Your task is to copy every entry exactly.

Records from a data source
***

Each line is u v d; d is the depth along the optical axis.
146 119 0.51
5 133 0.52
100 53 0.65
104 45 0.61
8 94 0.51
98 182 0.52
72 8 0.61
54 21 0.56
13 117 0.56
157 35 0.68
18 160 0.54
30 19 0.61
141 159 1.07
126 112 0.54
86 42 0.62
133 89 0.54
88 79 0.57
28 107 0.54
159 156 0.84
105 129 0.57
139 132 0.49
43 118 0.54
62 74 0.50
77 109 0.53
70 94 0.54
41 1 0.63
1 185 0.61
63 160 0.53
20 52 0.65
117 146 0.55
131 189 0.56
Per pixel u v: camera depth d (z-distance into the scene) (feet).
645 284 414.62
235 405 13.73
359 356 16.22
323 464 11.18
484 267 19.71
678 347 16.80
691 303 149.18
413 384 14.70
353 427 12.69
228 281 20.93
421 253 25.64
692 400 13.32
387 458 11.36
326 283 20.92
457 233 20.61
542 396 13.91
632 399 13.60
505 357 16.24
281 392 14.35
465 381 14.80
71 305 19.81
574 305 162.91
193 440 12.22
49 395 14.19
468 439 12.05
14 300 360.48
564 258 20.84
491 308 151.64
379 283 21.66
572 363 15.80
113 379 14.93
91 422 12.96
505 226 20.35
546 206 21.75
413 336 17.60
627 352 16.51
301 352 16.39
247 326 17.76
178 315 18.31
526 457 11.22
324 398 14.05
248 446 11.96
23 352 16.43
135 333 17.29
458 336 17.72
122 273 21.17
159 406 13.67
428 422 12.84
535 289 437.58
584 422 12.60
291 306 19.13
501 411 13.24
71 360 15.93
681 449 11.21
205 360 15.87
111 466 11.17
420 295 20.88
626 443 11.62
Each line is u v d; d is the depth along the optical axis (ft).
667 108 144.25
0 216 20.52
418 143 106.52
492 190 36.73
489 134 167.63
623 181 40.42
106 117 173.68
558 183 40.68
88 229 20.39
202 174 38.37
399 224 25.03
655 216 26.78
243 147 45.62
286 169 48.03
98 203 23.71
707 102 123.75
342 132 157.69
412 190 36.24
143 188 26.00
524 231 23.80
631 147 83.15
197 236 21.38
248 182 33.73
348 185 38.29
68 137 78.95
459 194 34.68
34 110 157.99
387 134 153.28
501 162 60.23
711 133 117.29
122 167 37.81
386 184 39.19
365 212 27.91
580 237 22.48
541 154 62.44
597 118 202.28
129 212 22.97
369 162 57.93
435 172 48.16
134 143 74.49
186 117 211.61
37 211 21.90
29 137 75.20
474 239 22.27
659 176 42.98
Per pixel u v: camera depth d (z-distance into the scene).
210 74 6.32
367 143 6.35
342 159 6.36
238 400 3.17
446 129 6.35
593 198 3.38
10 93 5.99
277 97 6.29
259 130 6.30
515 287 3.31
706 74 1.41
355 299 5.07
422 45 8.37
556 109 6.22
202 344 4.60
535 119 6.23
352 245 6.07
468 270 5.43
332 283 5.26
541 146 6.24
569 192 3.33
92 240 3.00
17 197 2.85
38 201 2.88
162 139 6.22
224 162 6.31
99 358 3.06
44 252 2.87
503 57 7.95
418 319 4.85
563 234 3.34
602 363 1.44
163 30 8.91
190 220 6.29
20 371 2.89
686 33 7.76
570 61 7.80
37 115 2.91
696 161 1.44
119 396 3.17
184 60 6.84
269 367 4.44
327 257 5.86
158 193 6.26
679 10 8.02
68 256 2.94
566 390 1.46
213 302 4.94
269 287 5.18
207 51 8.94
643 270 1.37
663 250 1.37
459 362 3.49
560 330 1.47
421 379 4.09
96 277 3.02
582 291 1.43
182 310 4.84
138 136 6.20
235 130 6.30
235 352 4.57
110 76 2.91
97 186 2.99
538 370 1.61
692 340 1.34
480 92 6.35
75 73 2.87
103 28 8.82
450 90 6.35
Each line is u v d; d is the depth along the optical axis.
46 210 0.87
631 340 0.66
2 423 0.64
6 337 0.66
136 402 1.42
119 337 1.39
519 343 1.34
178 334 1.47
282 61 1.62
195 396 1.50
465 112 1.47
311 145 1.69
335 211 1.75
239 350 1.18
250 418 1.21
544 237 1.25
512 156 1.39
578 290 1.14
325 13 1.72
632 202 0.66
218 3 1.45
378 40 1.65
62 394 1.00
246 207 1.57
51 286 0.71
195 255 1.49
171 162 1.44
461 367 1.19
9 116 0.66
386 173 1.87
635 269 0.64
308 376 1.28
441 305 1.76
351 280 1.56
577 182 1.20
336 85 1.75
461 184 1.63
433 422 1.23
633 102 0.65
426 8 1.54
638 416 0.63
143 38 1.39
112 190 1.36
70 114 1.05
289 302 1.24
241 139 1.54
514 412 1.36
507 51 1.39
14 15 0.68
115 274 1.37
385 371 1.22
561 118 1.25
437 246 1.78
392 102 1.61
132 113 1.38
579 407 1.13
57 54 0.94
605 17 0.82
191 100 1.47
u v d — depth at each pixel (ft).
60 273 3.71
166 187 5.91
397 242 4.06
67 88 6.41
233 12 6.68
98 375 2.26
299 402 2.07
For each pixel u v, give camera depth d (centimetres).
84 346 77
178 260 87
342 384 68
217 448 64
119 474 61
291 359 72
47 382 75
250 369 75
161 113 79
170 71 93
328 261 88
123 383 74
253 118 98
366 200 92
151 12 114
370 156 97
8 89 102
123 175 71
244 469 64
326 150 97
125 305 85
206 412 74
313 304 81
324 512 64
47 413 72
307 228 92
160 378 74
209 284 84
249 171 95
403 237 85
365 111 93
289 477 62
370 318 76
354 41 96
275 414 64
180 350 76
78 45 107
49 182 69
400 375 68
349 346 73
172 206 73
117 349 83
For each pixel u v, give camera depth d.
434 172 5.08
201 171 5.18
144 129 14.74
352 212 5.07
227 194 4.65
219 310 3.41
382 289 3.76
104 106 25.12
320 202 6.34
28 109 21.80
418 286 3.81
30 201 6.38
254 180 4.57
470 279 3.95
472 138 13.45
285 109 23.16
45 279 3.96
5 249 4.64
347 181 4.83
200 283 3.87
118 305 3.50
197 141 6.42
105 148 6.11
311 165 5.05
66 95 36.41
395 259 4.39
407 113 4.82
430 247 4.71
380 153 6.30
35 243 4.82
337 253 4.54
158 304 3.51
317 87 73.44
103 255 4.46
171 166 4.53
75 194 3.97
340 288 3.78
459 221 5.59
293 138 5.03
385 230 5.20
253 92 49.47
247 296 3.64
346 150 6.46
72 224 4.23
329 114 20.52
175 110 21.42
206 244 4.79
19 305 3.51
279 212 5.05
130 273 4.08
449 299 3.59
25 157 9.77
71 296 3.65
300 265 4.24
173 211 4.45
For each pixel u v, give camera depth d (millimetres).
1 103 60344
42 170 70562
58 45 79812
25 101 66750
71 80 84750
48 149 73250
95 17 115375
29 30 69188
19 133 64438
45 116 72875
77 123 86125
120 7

***

* [Solution for this task]
Each line is u v d; d is the depth along the optical axis.
146 119 0.51
5 133 0.52
100 53 0.65
104 45 0.61
8 94 0.51
98 182 0.52
72 8 0.61
54 21 0.56
13 117 0.56
157 35 0.68
18 160 0.54
30 19 0.61
141 159 1.07
126 112 0.54
86 42 0.62
133 89 0.54
88 79 0.57
28 107 0.54
159 156 0.84
105 129 0.57
139 132 0.49
43 118 0.54
62 74 0.50
77 109 0.53
70 94 0.54
41 1 0.63
1 185 0.61
63 160 0.53
20 52 0.65
117 146 0.55
131 189 0.56
Per pixel u v: camera depth d (z-distance into the scene) (feet).
645 284 414.62
235 405 13.73
359 356 16.22
323 464 11.18
484 267 19.71
678 347 16.80
691 303 149.18
413 384 14.70
353 427 12.69
228 281 20.93
421 253 25.64
692 400 13.32
387 458 11.36
326 283 20.92
457 233 20.61
542 396 13.91
632 399 13.60
505 357 16.24
281 392 14.35
465 381 14.80
71 305 19.81
574 305 162.91
193 440 12.22
49 395 14.19
468 439 12.05
14 300 360.48
564 258 20.84
491 308 151.64
379 283 21.66
572 363 15.80
113 379 14.93
91 422 12.96
505 226 20.35
546 206 21.75
413 336 17.60
627 352 16.51
301 352 16.39
247 326 17.76
178 315 18.31
526 457 11.22
324 398 14.05
248 446 11.96
23 352 16.43
135 333 17.29
458 336 17.72
122 273 21.17
159 406 13.67
428 422 12.84
535 289 437.58
584 422 12.60
291 306 19.13
501 411 13.24
71 360 15.93
681 449 11.21
205 360 15.87
111 466 11.17
420 295 20.88
626 443 11.62
Each line is u v d; d is the depth along the optical axis (ft).
667 108 144.25
0 216 20.52
418 143 106.52
492 190 36.73
489 134 167.63
623 181 40.42
106 117 173.68
558 183 40.68
88 229 20.39
202 174 38.37
399 224 25.03
655 216 26.78
243 147 45.62
286 169 48.03
98 203 23.71
707 102 123.75
342 132 157.69
412 190 36.24
143 188 26.00
524 231 23.80
631 147 83.15
197 236 21.38
248 182 33.73
348 185 38.29
68 137 78.95
459 194 34.68
34 110 157.99
387 134 153.28
501 162 60.23
711 133 117.29
122 167 37.81
386 184 39.19
365 212 27.91
580 237 22.48
541 154 62.44
597 118 202.28
129 212 22.97
369 162 57.93
435 172 48.16
134 143 74.49
186 117 211.61
37 211 21.90
29 137 75.20
474 239 22.27
659 176 42.98
Per pixel u v: camera depth d (z-distance into the scene).
210 74 6.32
367 143 6.35
342 159 6.36
238 400 3.17
446 129 6.35
593 198 3.38
10 93 5.99
277 97 6.29
259 130 6.30
515 287 3.31
706 74 1.41
355 299 5.07
422 45 8.37
556 109 6.22
202 344 4.60
535 119 6.23
352 245 6.07
468 270 5.43
332 283 5.26
541 146 6.24
569 192 3.33
92 240 3.00
17 197 2.85
38 201 2.88
162 139 6.22
224 162 6.31
99 358 3.06
44 252 2.87
503 57 7.95
418 319 4.85
563 234 3.34
602 363 1.44
163 30 8.91
190 220 6.29
20 371 2.89
686 33 7.76
570 61 7.80
37 115 2.91
696 161 1.44
119 396 3.17
184 60 6.84
269 367 4.44
327 257 5.86
158 193 6.26
679 10 8.02
68 256 2.94
566 390 1.46
213 302 4.94
269 287 5.18
207 51 8.94
643 270 1.37
663 250 1.37
459 362 3.49
560 330 1.47
421 379 4.09
96 277 3.02
582 291 1.43
182 310 4.84
138 136 6.20
235 130 6.30
235 352 4.57
110 76 2.91
97 186 2.99
538 370 1.61
692 340 1.34
480 92 6.35
75 73 2.87
103 28 8.82
450 90 6.35
Each line is u v d; d is the depth along the optical axis.
46 210 0.87
631 340 0.66
2 423 0.64
6 337 0.66
136 402 1.42
119 337 1.39
519 343 1.34
178 334 1.47
282 61 1.62
195 396 1.50
465 112 1.47
311 145 1.69
335 211 1.75
239 350 1.18
250 418 1.21
544 237 1.25
512 156 1.39
578 290 1.14
325 13 1.72
632 202 0.66
218 3 1.45
378 40 1.65
62 394 1.00
246 207 1.57
51 286 0.71
195 255 1.49
171 162 1.44
461 367 1.19
9 116 0.66
386 173 1.87
635 269 0.64
308 376 1.28
441 305 1.76
351 280 1.56
577 182 1.20
336 85 1.75
461 184 1.63
433 422 1.23
633 102 0.65
426 8 1.54
638 416 0.63
143 38 1.39
112 190 1.36
70 114 1.05
289 302 1.24
241 139 1.54
514 412 1.36
507 51 1.39
14 15 0.68
115 274 1.37
385 371 1.22
561 118 1.25
437 246 1.78
392 102 1.61
132 113 1.38
579 407 1.13
57 54 0.94
605 17 0.82
191 100 1.47
u v d — depth at each pixel (ft).
60 273 3.71
166 187 5.91
397 242 4.06
67 88 6.41
233 12 6.68
98 375 2.26
299 402 2.07
For each pixel u v, give camera depth d (centimetres).
84 346 77
178 260 87
342 384 68
217 448 64
119 474 61
291 359 72
47 382 75
250 369 75
161 113 79
170 71 93
328 261 88
123 383 74
253 118 98
366 200 92
151 12 114
370 156 97
8 89 102
123 175 71
244 469 64
326 150 97
125 305 85
206 412 74
313 304 81
324 512 64
47 413 72
307 228 92
160 378 74
209 284 84
249 171 95
403 237 85
365 111 93
289 477 62
370 318 76
354 41 96
275 414 64
180 350 76
78 45 107
49 182 69
400 375 68
349 346 73
172 206 73
117 349 83
For each pixel u v, give camera depth d.
434 172 5.08
201 171 5.18
144 129 14.74
352 212 5.07
227 194 4.65
219 310 3.41
382 289 3.76
104 106 25.12
320 202 6.34
28 109 21.80
418 286 3.81
30 201 6.38
254 180 4.57
470 279 3.95
472 138 13.45
285 109 23.16
45 279 3.96
5 249 4.64
347 181 4.83
200 283 3.87
118 305 3.50
197 141 6.42
105 148 6.11
311 165 5.05
66 95 36.41
395 259 4.39
407 113 4.82
430 247 4.71
380 153 6.30
35 243 4.82
337 253 4.54
158 304 3.51
317 87 73.44
103 255 4.46
171 166 4.53
75 194 3.97
340 288 3.78
459 221 5.59
293 138 5.03
385 230 5.20
253 92 49.47
247 296 3.64
346 150 6.46
72 224 4.23
329 114 20.52
175 110 21.42
206 244 4.79
19 305 3.51
279 212 5.05
130 273 4.08
449 299 3.59
25 157 9.77
71 296 3.65
300 265 4.24
173 211 4.45
For each pixel u v, give camera depth d (millimetres).
1 103 60344
42 170 70562
58 45 79812
25 101 66750
71 80 84750
48 149 73250
95 17 115375
29 30 69188
19 133 64438
45 116 72875
77 123 86125
120 7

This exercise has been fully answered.